Difference in conformational diversity between nucleic acids with a six‐membered ‘sugar’ unit and natural ‘furanose’ nucleic acids

Natural nucleic acids duplexes formed by Watson–Crick base pairing fold into right‐handed helices that are classified in two families of secondary structures, i.e. the A‐ and B‐form. For a long time, these A and B allomorphic nucleic acids have been considered as the ‘non plus ultra’ of double‐stranded nucleic acids geometries with the only exception of Z‐DNA, a left‐handed helix that can be adopted by some DNA sequences. The five‐membered furanose ring in the sugar–phosphate backbone of DNA and RNA is the underlying cause of this restriction in conformational diversity.

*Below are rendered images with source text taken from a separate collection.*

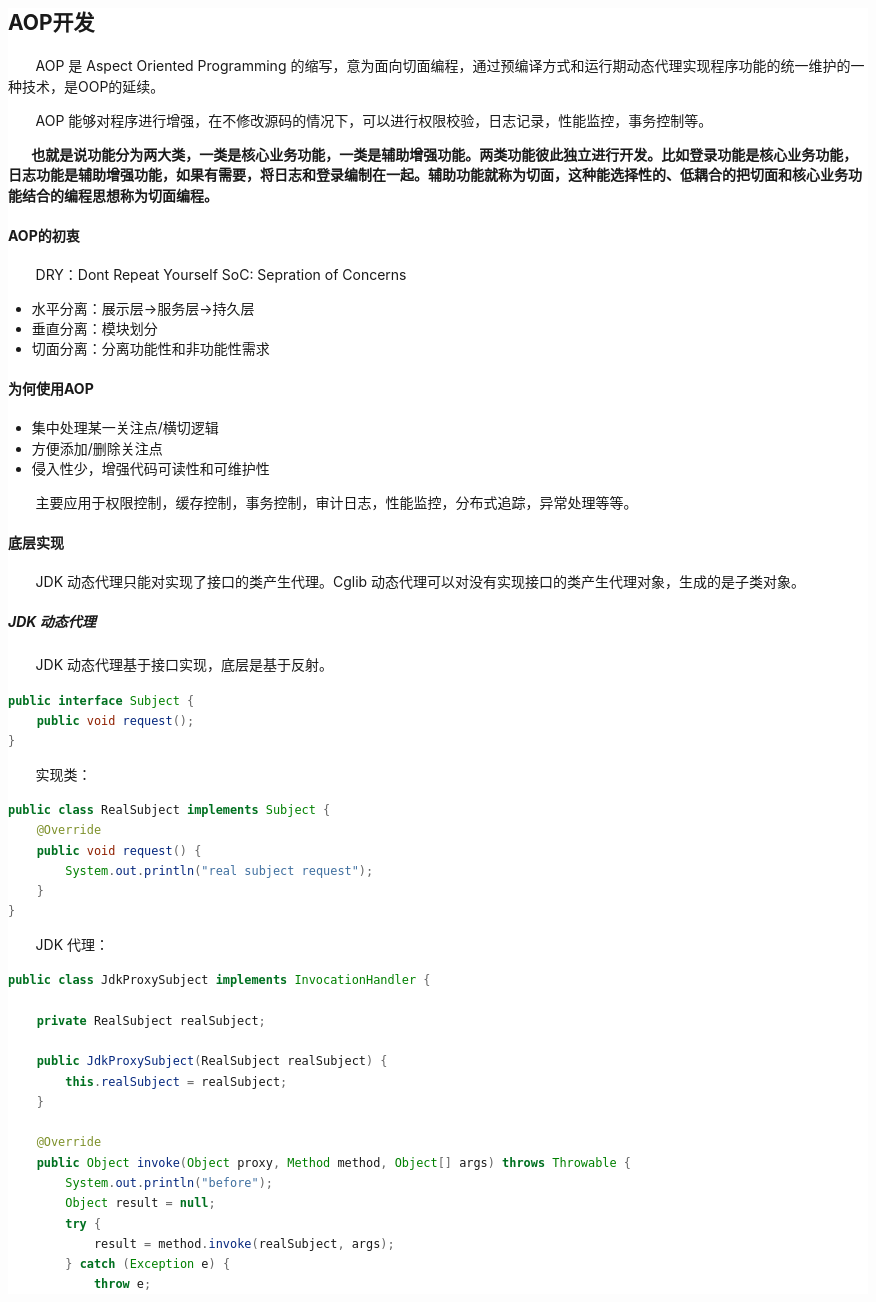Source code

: ## AOP开发

&#160; &#160; &#160; &#160;AOP 是 Aspect Oriented Programming 的缩写，意为面向切面编程，通过预编译方式和运行期动态代理实现程序功能的统一维护的一种技术，是OOP的延续。

&#160; &#160; &#160; &#160;AOP 能够对程序进行增强，在不修改源码的情况下，可以进行权限校验，日志记录，性能监控，事务控制等。

**&#160; &#160; &#160; &#160;也就是说功能分为两大类，一类是核心业务功能，一类是辅助增强功能。两类功能彼此独立进行开发。比如登录功能是核心业务功能，日志功能是辅助增强功能，如果有需要，将日志和登录编制在一起。辅助功能就称为切面，这种能选择性的、低耦合的把切面和核心业务功能结合的编程思想称为切面编程。**

#### AOP的初衷

&#160; &#160; &#160; &#160;DRY：Dont Repeat Yourself SoC: Sepration of Concerns

- 水平分离：展示层->服务层->持久层
- 垂直分离：模块划分
- 切面分离：分离功能性和非功能性需求

#### 为何使用AOP

- 集中处理某一关注点/横切逻辑
- 方便添加/删除关注点
- 侵入性少，增强代码可读性和可维护性

&#160; &#160; &#160; &#160;主要应用于权限控制，缓存控制，事务控制，审计日志，性能监控，分布式追踪，异常处理等等。

#### 底层实现

&#160; &#160; &#160; &#160;JDK 动态代理只能对实现了接口的类产生代理。Cglib 动态代理可以对没有实现接口的类产生代理对象，生成的是子类对象。

##### JDK 动态代理

&#160; &#160; &#160; &#160;JDK 动态代理基于接口实现，底层是基于反射。

```java
public interface Subject {
    public void request();
}
```

&#160; &#160; &#160; &#160;实现类：

```java
public class RealSubject implements Subject {
    @Override
    public void request() {
        System.out.println("real subject request");
    }
}
```

&#160; &#160; &#160; &#160;JDK 代理：

```java
public class JdkProxySubject implements InvocationHandler {

    private RealSubject realSubject;

    public JdkProxySubject(RealSubject realSubject) {
        this.realSubject = realSubject;
    }

    @Override
    public Object invoke(Object proxy, Method method, Object[] args) throws Throwable {
        System.out.println("before");
        Object result = null;
        try {
            result = method.invoke(realSubject, args);
        } catch (Exception e) {
            throw e;
```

A collection of new Watson–Crick duplexes have joined the ‘original’ nucleic acid double helixes at the moment the furanose sugar was replaced by different types of six‐membered ring systems. The increase in this structural and conformational diversity originates from the rigid chair conformation of a saturated six‐membered ring that determines the orientation of the ring substituents with respect to each other. The original A‐ and B‐form oligonucleotide duplexes have expanded into a whole family of new structures with the potential for selective cross‐communication in a parallel or antiparallel orientation, opening up a new world for information storage and for molecular recognition‐directed self‐organization.